Ketoconazole and itraconazole are metabolized in the liver and excreted mainly by gastrointestinal tract. Itraconazole is partially excreted with the secretion of sebaceous and sweat glands of the skin. Fluconazole is only partially metabolized, excreted by the kidneys mainly unchanged. The half-life of ketoconazole is 6-10 h, itraconazole - 20-45 h, with renal failure does not change. The half-life of fluconazole - 30 h, with renal insufficiency may increase up to 3-4 days.
Common to all systemic azoles
Antacids, sucralfate, cholinoblockers, H2 blockers and proton pump inhibitors reduce the bioavailability of ketoconazole and itraconazole as they reduce the acidity in the stomach and violate the transformation of azoles in soluble form. Didanosine reduces the bioavailability of ketoconazole and itraconazole.

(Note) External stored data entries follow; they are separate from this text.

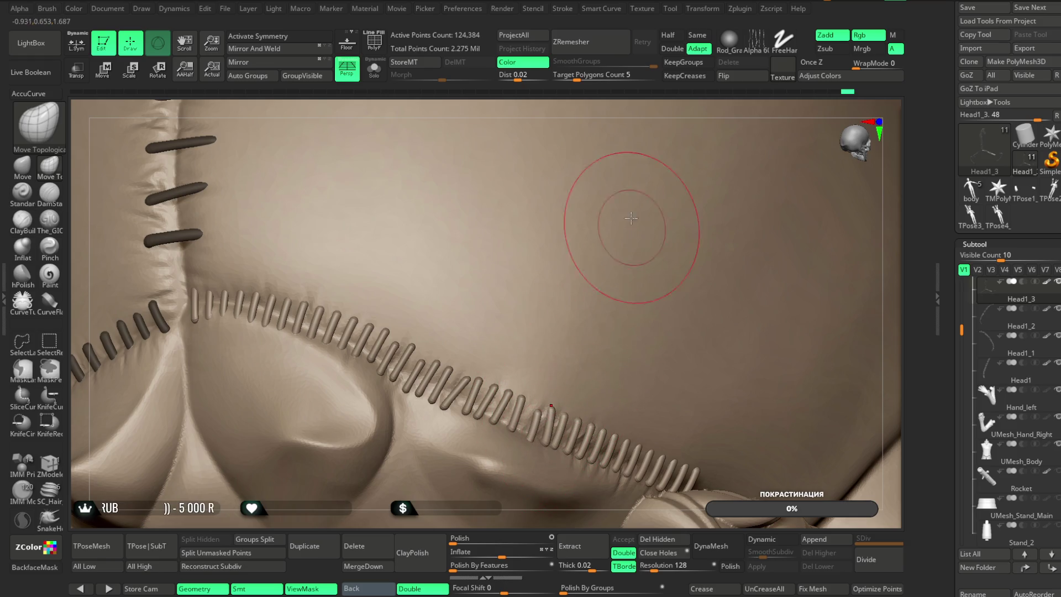
{"action": "mouse_move", "coordinate": [628, 106]}
{"action": "right_mouse_down"}
{"action": "mouse_move", "coordinate": [687, 109]}
{"action": "mouse_move", "coordinate": [380, 337]}
{"action": "right_mouse_up"}
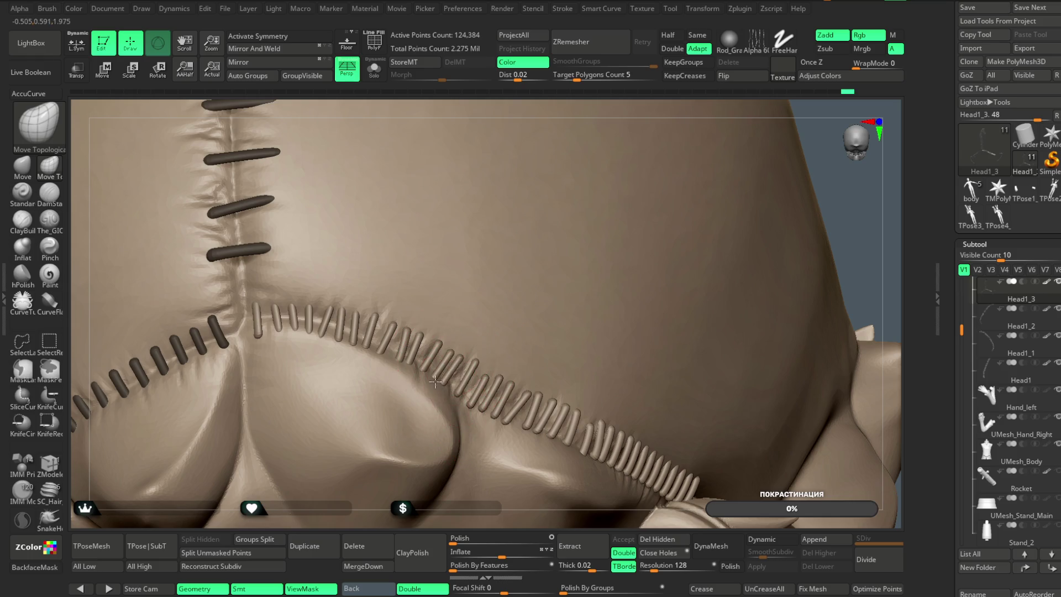
{"action": "left_click_drag", "start_coordinate": [832, 209], "coordinate": [815, 162]}
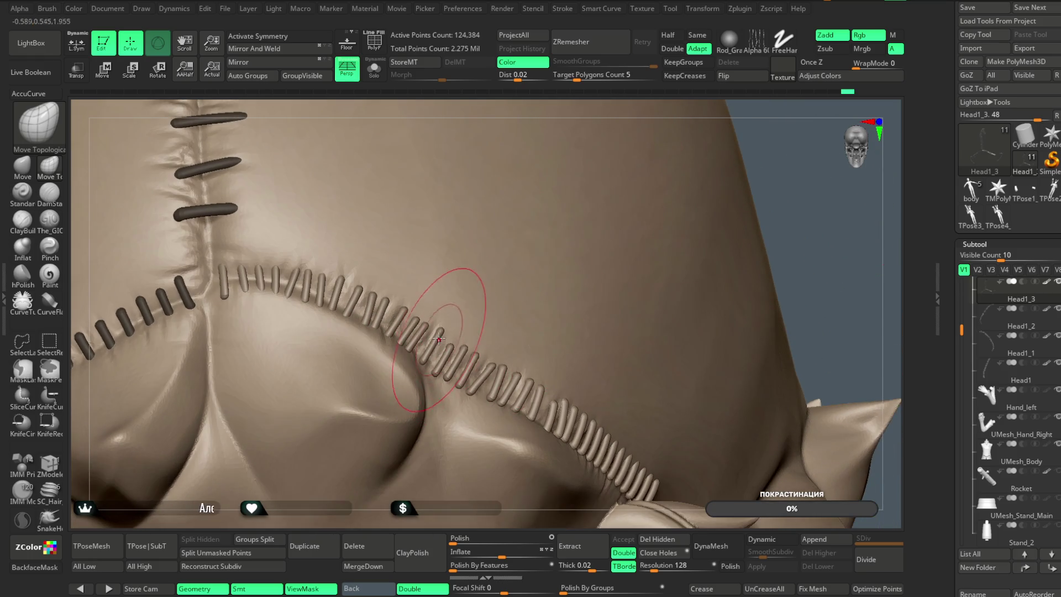
{"action": "mouse_move", "coordinate": [748, 233]}
{"action": "left_mouse_down"}
{"action": "mouse_move", "coordinate": [758, 159]}
{"action": "mouse_move", "coordinate": [674, 225]}
{"action": "left_mouse_up"}
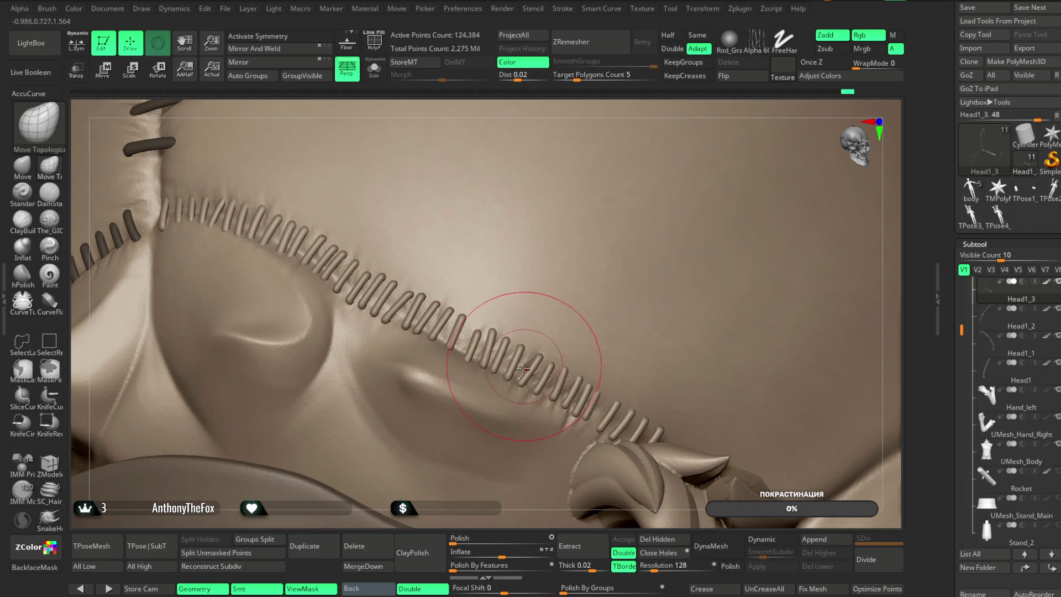
{"action": "right_click_drag", "start_coordinate": [457, 518], "coordinate": [471, 350]}
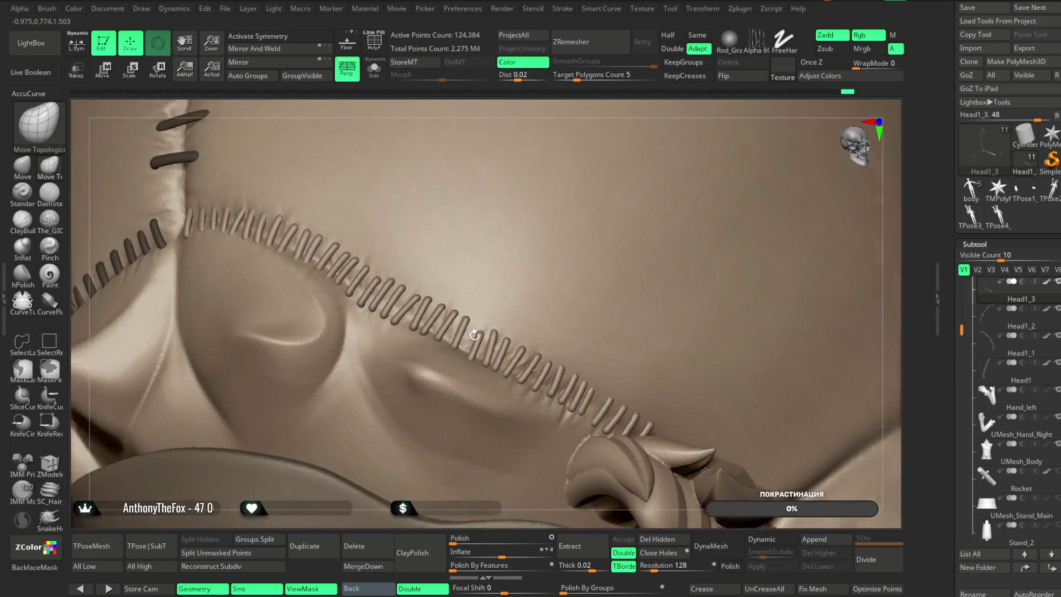
{"action": "key", "text": "f"}
{"action": "mouse_move", "coordinate": [711, 171]}
{"action": "right_mouse_down"}
{"action": "mouse_move", "coordinate": [711, 256]}
{"action": "mouse_move", "coordinate": [694, 225]}
{"action": "mouse_move", "coordinate": [666, 253]}
{"action": "mouse_move", "coordinate": [655, 239]}
{"action": "mouse_move", "coordinate": [722, 218]}
{"action": "mouse_move", "coordinate": [688, 217]}
{"action": "mouse_move", "coordinate": [710, 237]}
{"action": "mouse_move", "coordinate": [707, 208]}
{"action": "mouse_move", "coordinate": [671, 203]}
{"action": "mouse_move", "coordinate": [675, 236]}
{"action": "mouse_move", "coordinate": [719, 324]}
{"action": "right_mouse_up"}
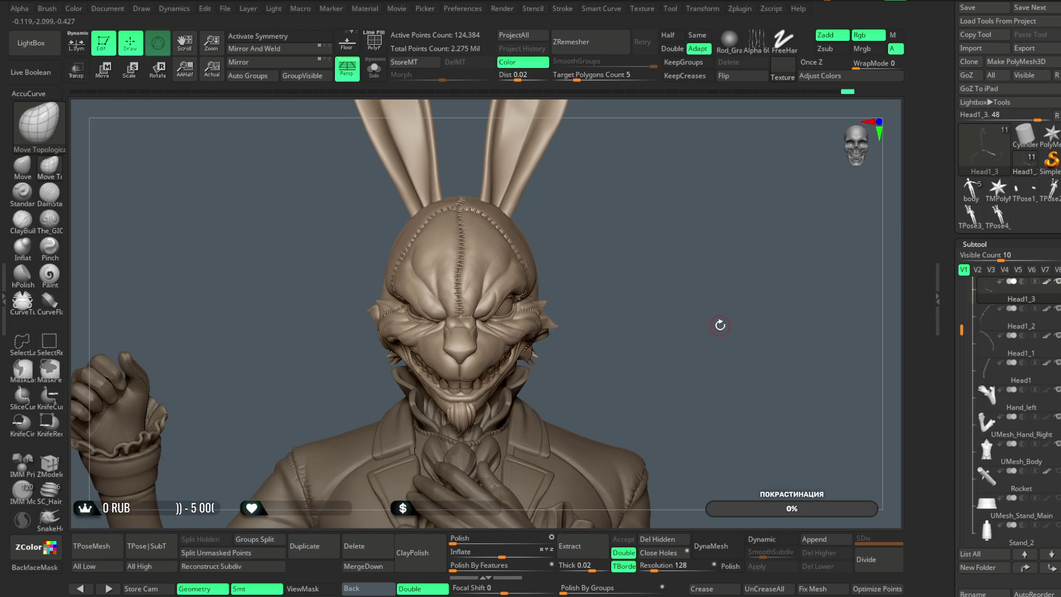
Save the rabbit bust project with Ctrl+S from the File menu, then zoom in on the face
{"action": "left_click", "coordinate": [250, 9]}
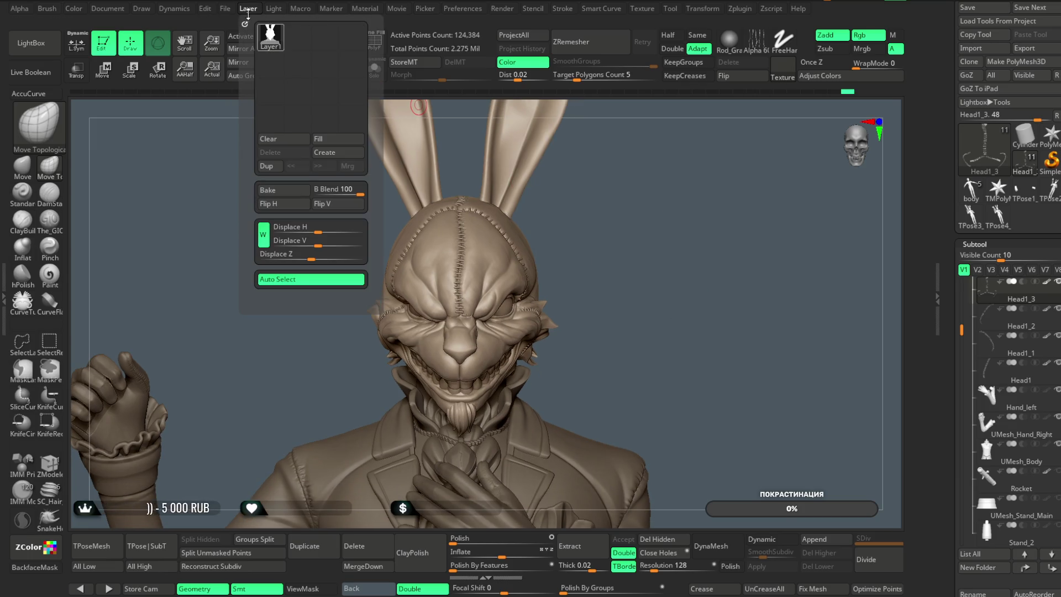
{"action": "left_click", "coordinate": [226, 9]}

Ketoconazole, itraconazole, and to a lesser extent, fluconazole are inhibitors of cytochrome P-450, and therefore may violate the metabolism of the following drugs in the liver:
The combination of itraconazole with lovastatin or simvastatin is accompanied by increase in their concentration in the blood and the development of rhabdomyolysis. During treatment with itraconazole statins should be discontinued.
Rifampicin and isoniazid increase the metabolism of azoles in the liver and reduce their concentration in plasma, which can lead to failures in treatment. Thus, azoles are not recommended to be used in combination with rifampicin or isoniazid.
Carbamazepine reduces the concentration of itraconazole in blood that can cause failure of the latter.
Inhibitors of cytochrome P-450 (cimetidine, erythromycin, clarithromycin, and others) can block the metabolism of ketoconazole and itraconazole and increase their concentration in the blood. Concomitant use of erythromycin and itraconazole is not recommended due to the possible development of cardiotoxicity of the latter.
Ketoconazole violates the metabolism of alcohol and may cause disulfiram-like reactions.